Notes from a Negotiation Navigator

Confidence. How to have more of it.

Written by Alex Hanlon | Jun 25, 2024 10:50:15 PM

How is it that that specific situations can take a sledgehammer to our personal levels of confidence? Even if overall you are happy and content and generally confident about where your life is heading, why is it that even the thought of some situations break us out into a sweaty mess?

In situations like asking for a pay rise from your boss, or receiving and negotiating a job offer, it sometimes feels like our confidence has just drained away. That in the moment that you need it the most, that it has headed for the hills.  It is completely normal to feel wobbly in these situations because we feel we are being evaluated by someone else, that a judgement is coming our way and that wonderful amygdala of ours, (our reptilian brain) is freaking out and telling us we’re about to be eaten by a tiger. 

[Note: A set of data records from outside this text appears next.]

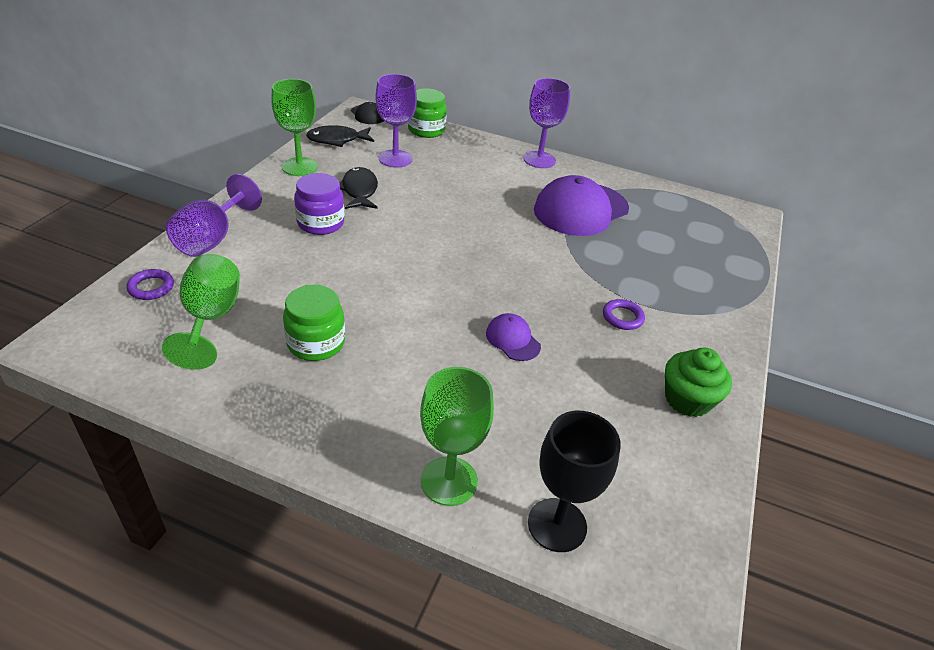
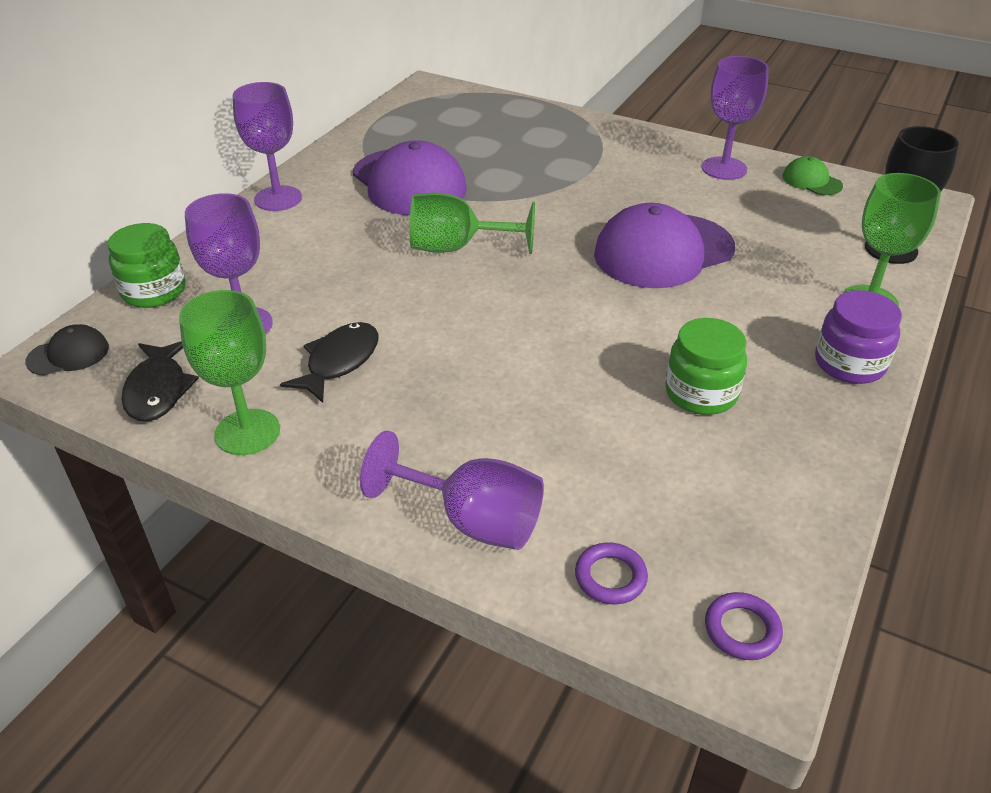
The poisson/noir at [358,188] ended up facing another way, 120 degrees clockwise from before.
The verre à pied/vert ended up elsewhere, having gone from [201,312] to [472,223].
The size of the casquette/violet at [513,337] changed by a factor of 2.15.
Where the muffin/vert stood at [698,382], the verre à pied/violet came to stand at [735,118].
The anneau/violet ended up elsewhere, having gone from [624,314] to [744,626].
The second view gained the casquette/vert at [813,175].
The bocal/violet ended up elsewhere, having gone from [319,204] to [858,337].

You can quieten your inner saboteur by being super prepared, doing your research ahead of time and getting some practice in. These activities will help you to create a path for what it will subsequently become. They help you to imagine and visualise the negotiation so the preparation serves to settle down amygdala driven anxiety about being eaten by a tiger, because your plans will be imagining something more realistic and a whole lot less frightening. 

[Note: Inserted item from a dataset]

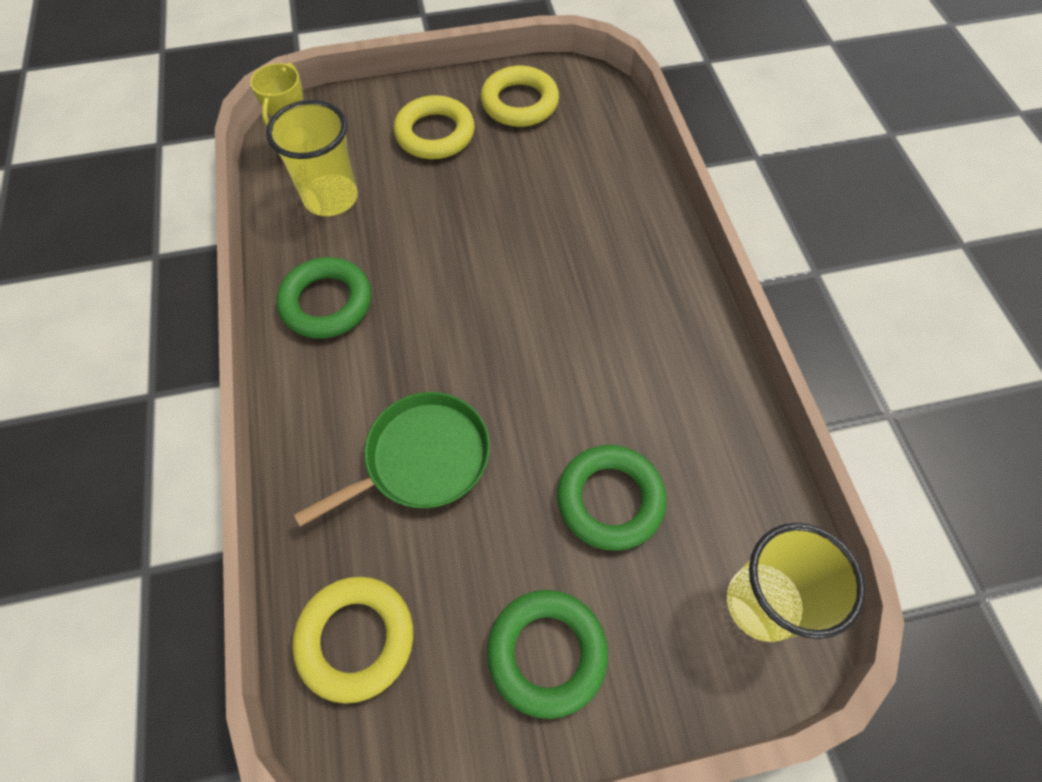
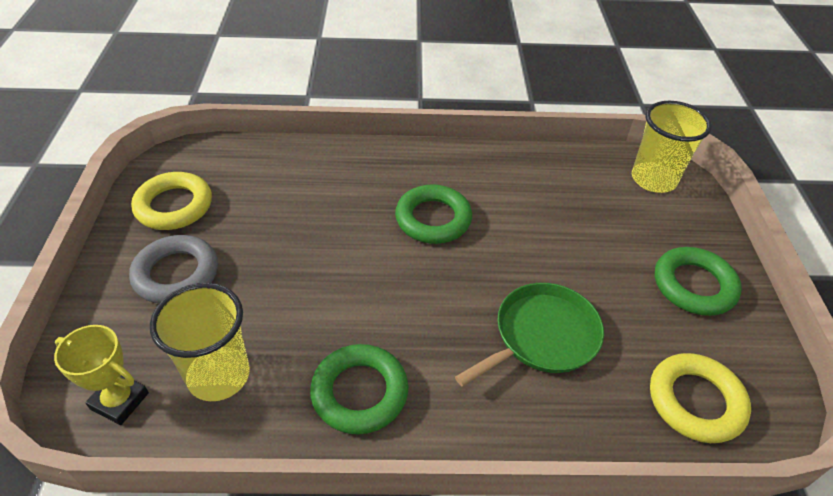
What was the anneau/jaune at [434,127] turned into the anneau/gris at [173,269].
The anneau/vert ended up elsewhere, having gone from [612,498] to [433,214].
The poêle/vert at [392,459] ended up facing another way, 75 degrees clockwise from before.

The biggest problem of a nervous approach to negotiating is that when you are not in control of your own emotions, they will be what directs your negotiation. You are just more likely to jump to agreements too quickly or perhaps even run away from it all together. The single biggest emotion that comes up, is the fear of rejection. The fear that getting a rebuff or a ’no’ will have a disproportionately devastating consequence in our minds. We are reacting to the threat of a tiger, when there is no tiger!
 
Confident people believe in their own ability to engage with challenges, to pursue goals and to navigate through whatever gets thrown at them. This confidence or self-assuredness enables them to express themselves, to be creative and take risks and to imagine how things could be better. It is a learned behaviour and it starts with research and practice.